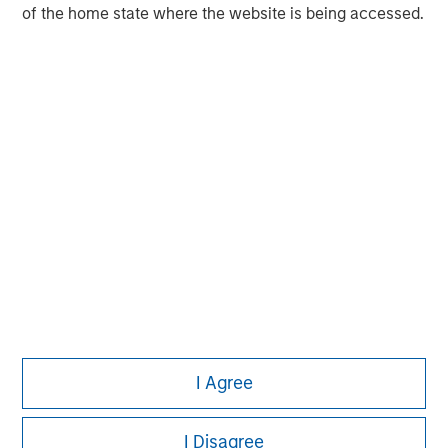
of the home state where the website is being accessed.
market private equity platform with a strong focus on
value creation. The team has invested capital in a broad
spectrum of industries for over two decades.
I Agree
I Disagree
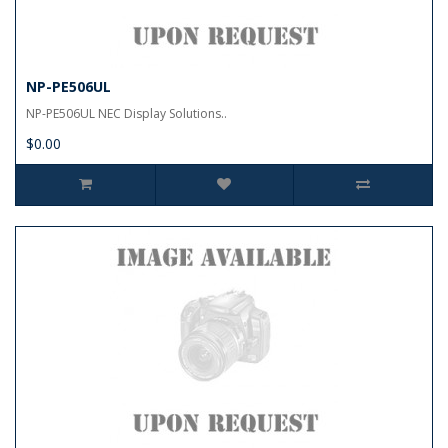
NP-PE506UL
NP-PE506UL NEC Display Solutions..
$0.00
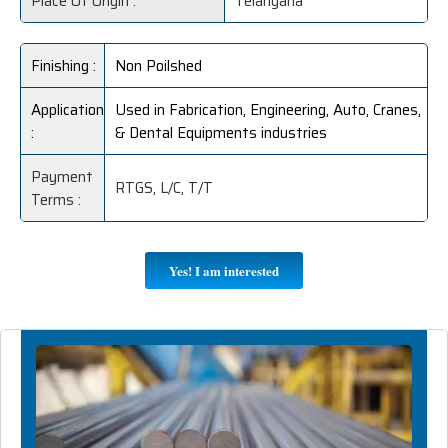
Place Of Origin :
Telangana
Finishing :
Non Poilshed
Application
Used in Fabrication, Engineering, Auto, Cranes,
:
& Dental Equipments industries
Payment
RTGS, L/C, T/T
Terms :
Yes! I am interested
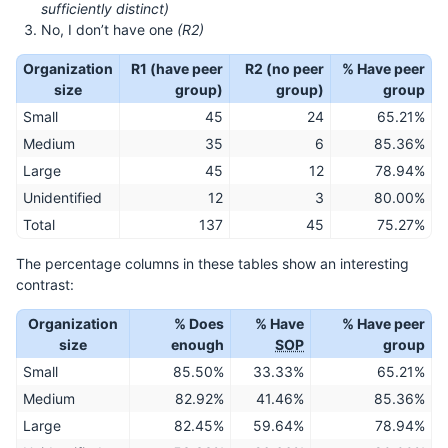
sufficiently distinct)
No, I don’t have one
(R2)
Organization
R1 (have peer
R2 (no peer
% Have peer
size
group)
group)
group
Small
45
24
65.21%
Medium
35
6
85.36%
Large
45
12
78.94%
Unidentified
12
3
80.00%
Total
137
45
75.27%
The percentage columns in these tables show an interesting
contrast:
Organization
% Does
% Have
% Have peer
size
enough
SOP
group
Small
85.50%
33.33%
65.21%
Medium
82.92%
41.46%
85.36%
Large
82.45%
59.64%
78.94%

+ + + + +

WORK INSTRUCTION: Reproduce the data above in full, exactly, with the images removed.

SOLUTION TO THIS PROBLEM:
of the home state where the website is being accessed.
market private equity platform with a strong focus on
value creation. The team has invested capital in a broad
spectrum of industries for over two decades.
I Agree
I Disagree
NP-PE506UL
NP-PE506UL NEC Display Solutions..
$0.00
Place Of Origin :
Telangana
Finishing :
Non Poilshed
Application
Used in Fabrication, Engineering, Auto, Cranes,
:
& Dental Equipments industries
Payment
RTGS, L/C, T/T
Terms :
Yes! I am interested
sufficiently distinct)
No, I don’t have one
(R2)
Organization
R1 (have peer
R2 (no peer
% Have peer
size
group)
group)
group
Small
45
24
65.21%
Medium
35
6
85.36%
Large
45
12
78.94%
Unidentified
12
3
80.00%
Total
137
45
75.27%
The percentage columns in these tables show an interesting
contrast:
Organization
% Does
% Have
% Have peer
size
enough
SOP
group
Small
85.50%
33.33%
65.21%
Medium
82.92%
41.46%
85.36%
Large
82.45%
59.64%
78.94%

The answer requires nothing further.